Enforcing Unenforceable Contract Provisions in Bankruptcy

By on October 19, 2017

Executive Summary of an article written by
Amir Gamliel and Sara Chenetz, Perkins Coie LLC

Contracts routinely include anti-assignment and ipso facto provisions, which are typically unenforceable in bankruptcy cases. Such provisions restrict contracting parties from transferring their obligations and rights under the agreement to a third party without obtaining permission. They are known as “anti-assignment clauses.” They also permit termination due to the bankruptcy, financial condition or insolvency of a party — known as “ipso facto clauses.”

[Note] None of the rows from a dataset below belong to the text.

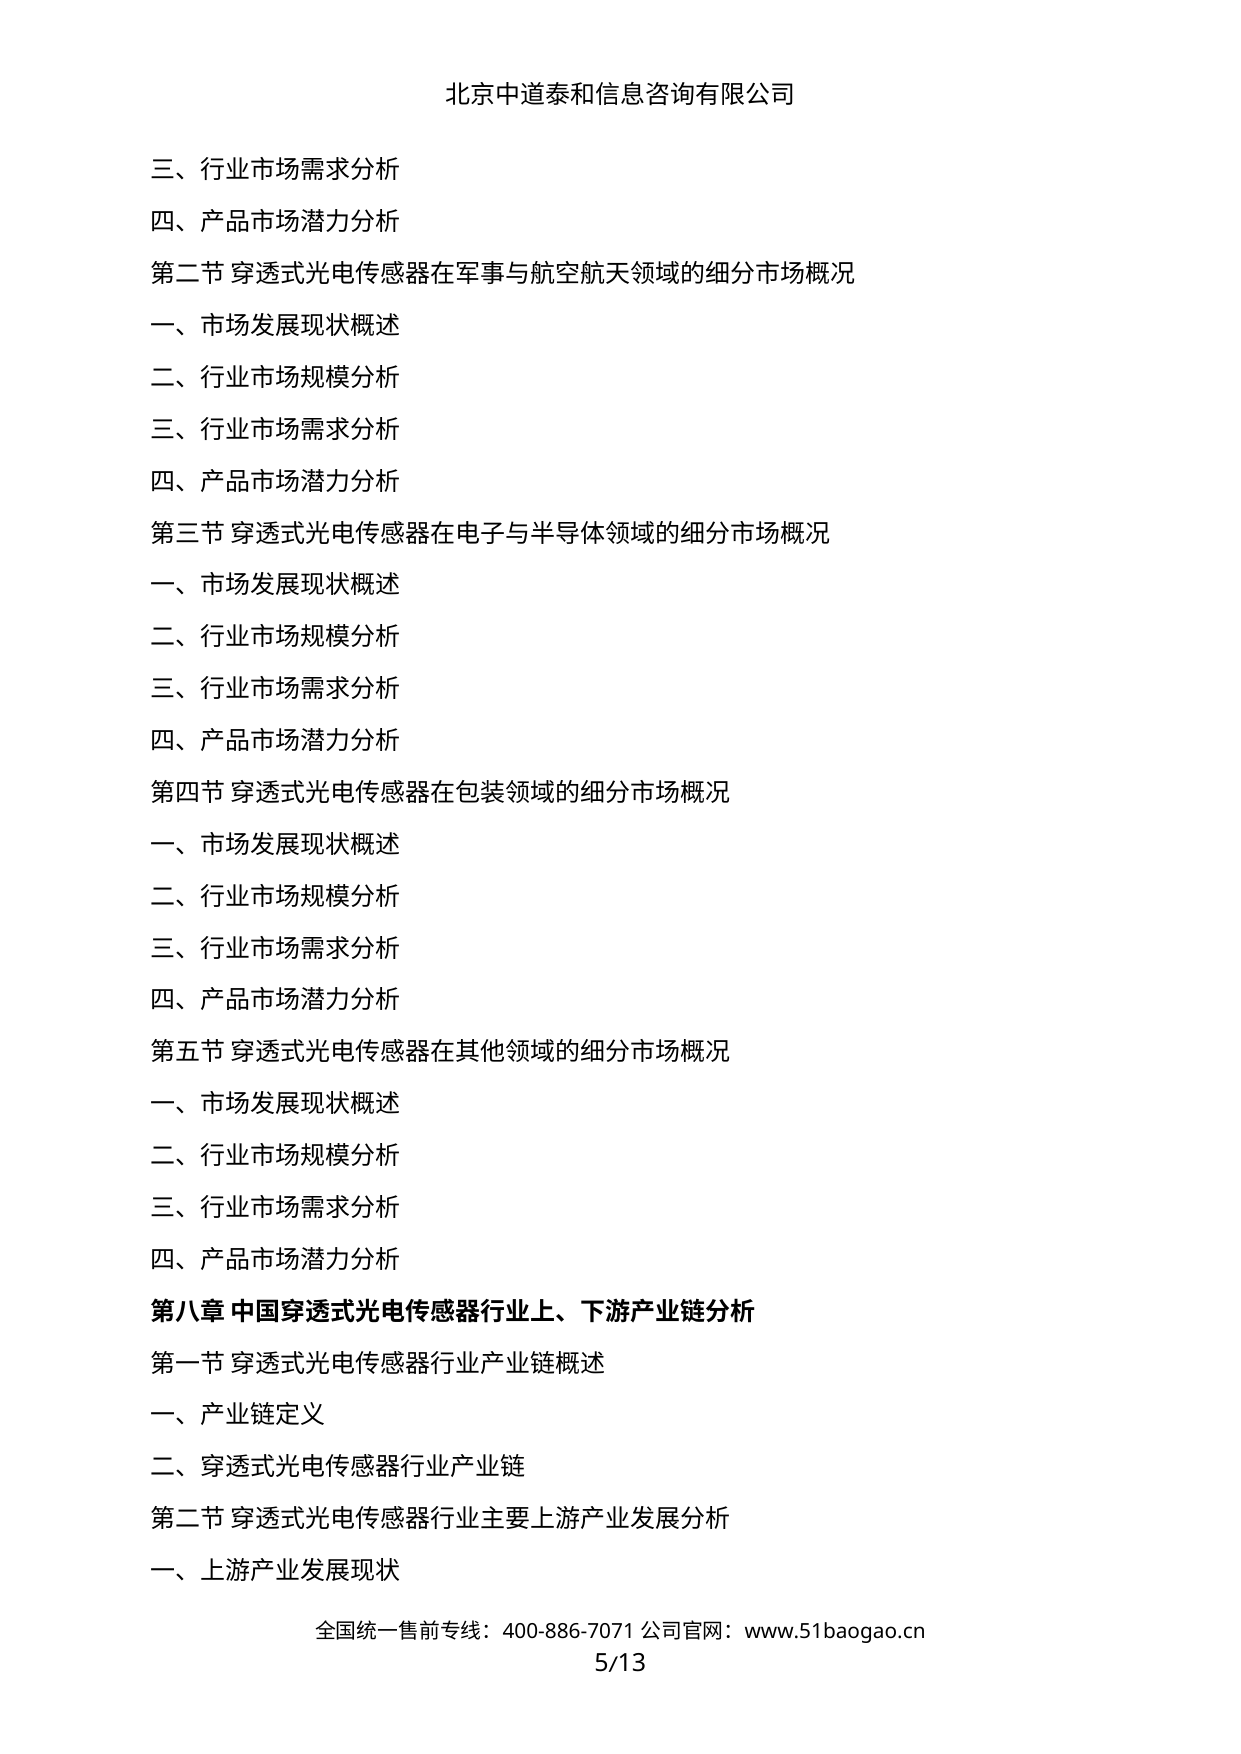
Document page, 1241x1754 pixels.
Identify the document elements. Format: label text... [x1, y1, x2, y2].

text 三、行业市场需求分析 [150, 150, 1090, 186]
text 第一节 穿透式光电传感器行业产业链概述 [150, 1343, 1090, 1379]
text 二、行业市场规模分析 [150, 1136, 1090, 1172]
text 二、行业市场规模分析 [150, 357, 1090, 394]
text 一、产业链定义 [150, 1395, 1090, 1431]
text 三、行业市场需求分析 [150, 928, 1090, 964]
text 四、产品市场潜力分析 [150, 980, 1090, 1016]
text 第三节 穿透式光电传感器在电子与半导体领域的细分市场概况 [150, 513, 1090, 549]
text 三、行业市场需求分析 [150, 409, 1090, 446]
text 四、产品市场潜力分析 [150, 721, 1090, 757]
text 三、行业市场需求分析 [150, 669, 1090, 705]
text 一、上游产业发展现状 [150, 1551, 1090, 1587]
text 一、市场发展现状概述 [150, 824, 1090, 861]
text 一、市场发展现状概述 [150, 306, 1090, 342]
text 一、市场发展现状概述 [150, 565, 1090, 601]
text 四、产品市场潜力分析 [150, 202, 1090, 238]
text 第四节 穿透式光电传感器在包装领域的细分市场概况 [150, 772, 1090, 809]
text 四、产品市场潜力分析 [150, 461, 1090, 497]
text 一、市场发展现状概述 [150, 1084, 1090, 1120]
text 第五节 穿透式光电传感器在其他领域的细分市场概况 [150, 1032, 1090, 1068]
text 二、行业市场规模分析 [150, 876, 1090, 912]
text 四、产品市场潜力分析 [150, 1239, 1090, 1276]
text 第二节 穿透式光电传感器在军事与航空航天领域的细分市场概况 [150, 254, 1090, 290]
text 三、行业市场需求分析 [150, 1187, 1090, 1224]
text 第二节 穿透式光电传感器行业主要上游产业发展分析 [150, 1499, 1090, 1535]
text 二、穿透式光电传感器行业产业链 [150, 1447, 1090, 1483]
text 第八章 中国穿透式光电传感器行业上、下游产业链分析 [150, 1291, 1090, 1327]
text 二、行业市场规模分析 [150, 617, 1090, 653]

Personal service contracts are not assignable without consent. Bankruptcy Code also prohibits the assignment of contracts without consent if other applicable law specifically provides that the identity of a contracting party is crucial to the contract, or when public safety is at issue. Certain contracts are not assignable in bankruptcy, even if the other party to the contract consents. These include loans, debt financing or other “financial accommodations.” Ipso facto clauses, which provide, for example, that a contract terminates upon bankruptcy filing by a party, are typically unenforceable. They will be enforced in non-assignable contracts to make loans or other financial accommodations or issue securities. Ipso facto clauses contained in forward and commodity contracts are enforceable, provided that various preconditions are satisfied, among them that the contract fits the Bankruptcy Code’s definition of a forward or commodity contract.

It is typically the debtor in bankruptcy that benefits from the unenforceability of some of its contractual provisions. Entities doing business with other entities in financial distress may want to incorporate contractual terms that closely align with the applicable exceptions.